THE PROBLEM: Using the passage about the MAI, explain in one to three sentences why getting the word out is needed to stop it.

DOCUMENT EXCERPT:
::::
To cut off the many heads of the MAI, we must get the word out. The proposal is so extreme it requires a high level of ignorance to succeed. The November 1997 citizens victory stopping the so-called "fast track" trade authority to expand NAFTA, and the MAIís missed April signing date, show our actions are beginning to create a political space for new rules for the global economy that will serve the public interest, not only narrow corporate interests.
::::
SUPPLIED DATA:
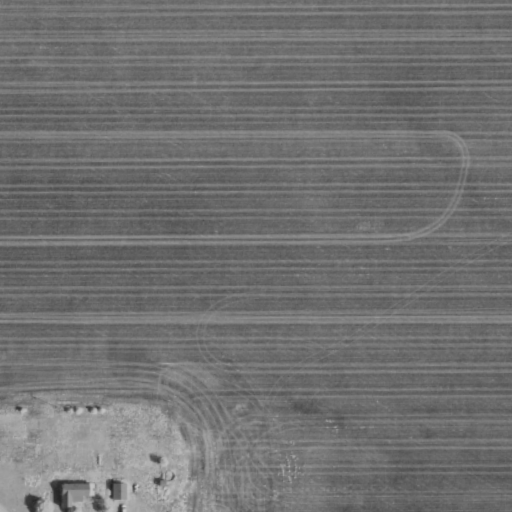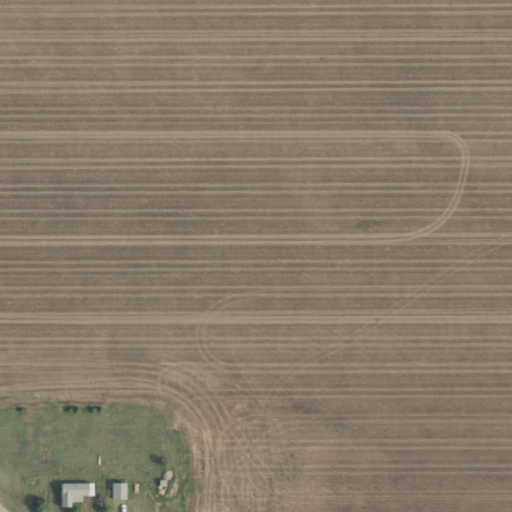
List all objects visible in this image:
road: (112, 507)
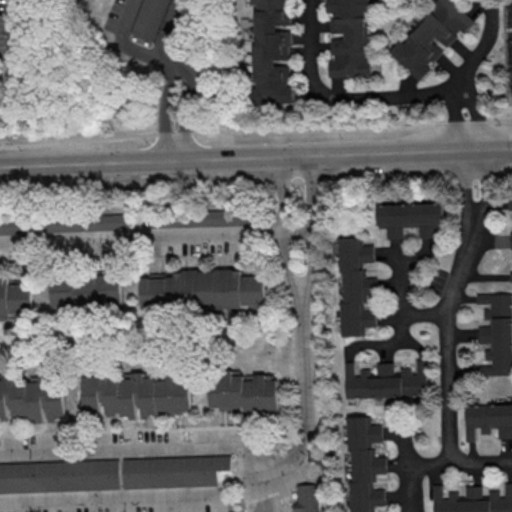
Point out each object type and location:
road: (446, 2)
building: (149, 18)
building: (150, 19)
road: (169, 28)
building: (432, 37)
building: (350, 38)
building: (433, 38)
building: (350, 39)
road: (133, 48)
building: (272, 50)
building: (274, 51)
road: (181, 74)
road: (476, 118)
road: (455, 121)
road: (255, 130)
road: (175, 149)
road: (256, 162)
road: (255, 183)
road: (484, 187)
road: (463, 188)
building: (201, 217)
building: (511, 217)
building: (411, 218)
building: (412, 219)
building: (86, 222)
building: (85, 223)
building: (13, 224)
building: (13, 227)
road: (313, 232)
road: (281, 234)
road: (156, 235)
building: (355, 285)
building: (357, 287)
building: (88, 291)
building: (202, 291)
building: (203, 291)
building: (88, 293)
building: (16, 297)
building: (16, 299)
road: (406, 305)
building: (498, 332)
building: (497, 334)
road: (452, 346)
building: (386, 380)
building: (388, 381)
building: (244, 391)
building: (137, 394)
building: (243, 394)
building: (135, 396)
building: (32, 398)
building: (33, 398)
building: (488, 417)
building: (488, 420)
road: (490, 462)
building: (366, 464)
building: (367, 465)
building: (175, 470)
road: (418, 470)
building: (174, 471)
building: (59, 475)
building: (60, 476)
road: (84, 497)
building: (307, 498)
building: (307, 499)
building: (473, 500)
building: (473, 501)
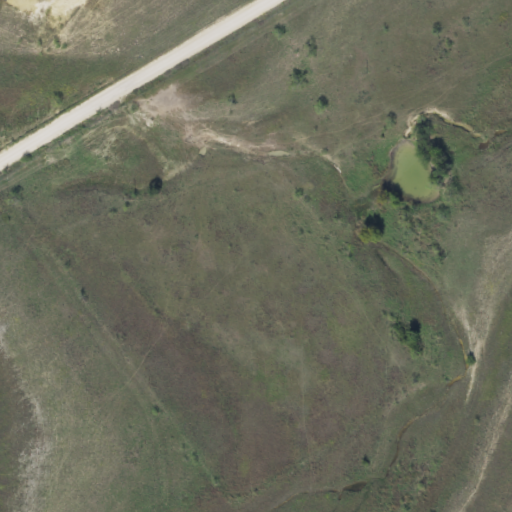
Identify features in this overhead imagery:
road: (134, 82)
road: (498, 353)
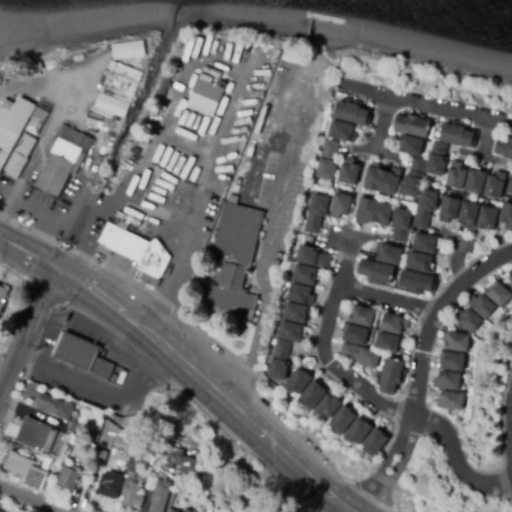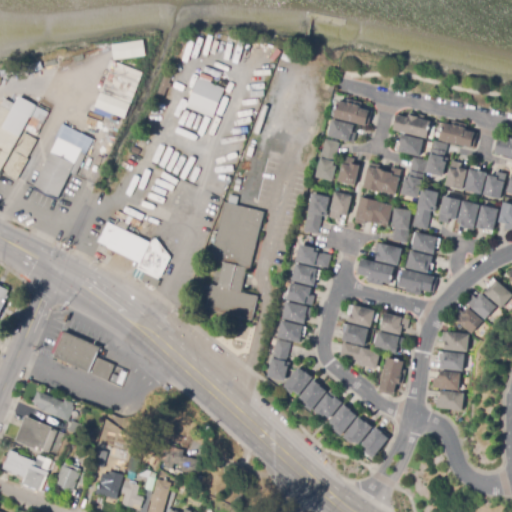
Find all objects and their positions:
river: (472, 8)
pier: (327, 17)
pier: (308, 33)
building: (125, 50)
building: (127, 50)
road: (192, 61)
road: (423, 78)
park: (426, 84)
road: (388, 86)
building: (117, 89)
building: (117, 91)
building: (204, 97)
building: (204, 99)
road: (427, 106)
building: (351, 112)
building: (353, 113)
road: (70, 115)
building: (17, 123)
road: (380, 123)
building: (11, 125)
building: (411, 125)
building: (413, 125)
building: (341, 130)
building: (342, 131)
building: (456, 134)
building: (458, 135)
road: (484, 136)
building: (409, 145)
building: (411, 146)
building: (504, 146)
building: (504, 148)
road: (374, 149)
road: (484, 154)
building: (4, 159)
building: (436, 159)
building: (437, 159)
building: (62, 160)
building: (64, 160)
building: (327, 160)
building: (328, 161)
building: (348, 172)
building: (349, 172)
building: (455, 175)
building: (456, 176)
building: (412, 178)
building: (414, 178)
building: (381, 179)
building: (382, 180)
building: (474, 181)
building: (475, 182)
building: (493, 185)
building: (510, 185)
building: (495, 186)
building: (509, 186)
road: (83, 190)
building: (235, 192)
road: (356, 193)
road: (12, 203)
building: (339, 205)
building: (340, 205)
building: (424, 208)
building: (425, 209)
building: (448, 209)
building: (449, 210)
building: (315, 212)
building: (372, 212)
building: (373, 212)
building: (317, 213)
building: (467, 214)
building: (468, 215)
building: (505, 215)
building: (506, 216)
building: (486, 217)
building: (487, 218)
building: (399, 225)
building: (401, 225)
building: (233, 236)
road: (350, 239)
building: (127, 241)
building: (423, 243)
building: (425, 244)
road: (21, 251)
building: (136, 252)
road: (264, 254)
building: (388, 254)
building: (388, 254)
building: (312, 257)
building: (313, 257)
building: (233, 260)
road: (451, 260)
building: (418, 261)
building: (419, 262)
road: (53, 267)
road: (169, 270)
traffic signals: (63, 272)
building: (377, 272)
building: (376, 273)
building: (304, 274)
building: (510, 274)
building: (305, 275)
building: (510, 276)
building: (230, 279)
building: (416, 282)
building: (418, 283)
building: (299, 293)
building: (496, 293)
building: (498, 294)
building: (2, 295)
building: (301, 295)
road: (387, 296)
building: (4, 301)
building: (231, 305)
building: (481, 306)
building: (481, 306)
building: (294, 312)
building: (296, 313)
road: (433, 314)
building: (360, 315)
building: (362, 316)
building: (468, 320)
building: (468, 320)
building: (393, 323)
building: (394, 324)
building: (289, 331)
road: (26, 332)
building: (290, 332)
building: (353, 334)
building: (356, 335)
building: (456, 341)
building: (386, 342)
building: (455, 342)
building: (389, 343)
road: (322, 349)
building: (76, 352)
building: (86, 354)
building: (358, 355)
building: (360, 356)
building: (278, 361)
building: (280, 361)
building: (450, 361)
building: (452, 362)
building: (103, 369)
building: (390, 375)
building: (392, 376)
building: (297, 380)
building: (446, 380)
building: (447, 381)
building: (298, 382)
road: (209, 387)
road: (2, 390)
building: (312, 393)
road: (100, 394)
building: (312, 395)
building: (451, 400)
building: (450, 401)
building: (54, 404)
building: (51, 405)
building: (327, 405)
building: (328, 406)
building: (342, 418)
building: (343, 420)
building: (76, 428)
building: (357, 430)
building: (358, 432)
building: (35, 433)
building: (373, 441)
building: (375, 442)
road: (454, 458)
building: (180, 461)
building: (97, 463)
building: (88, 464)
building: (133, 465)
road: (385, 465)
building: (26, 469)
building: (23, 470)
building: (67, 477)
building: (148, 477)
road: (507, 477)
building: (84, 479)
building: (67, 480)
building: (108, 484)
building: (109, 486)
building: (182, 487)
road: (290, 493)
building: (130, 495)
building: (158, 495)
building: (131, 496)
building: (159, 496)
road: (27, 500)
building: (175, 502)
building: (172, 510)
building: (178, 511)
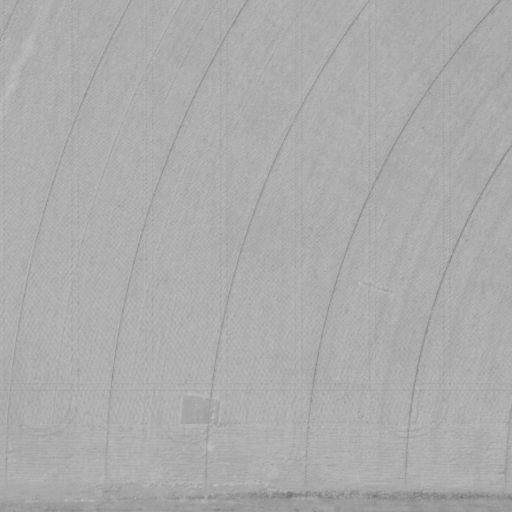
::::
ANSWER FOR THIS EXERCISE: The proposal is so extreme that it needs a high level of ignorance to succeed. Spreading the word takes that ignorance away, and that is how its many heads can be cut off.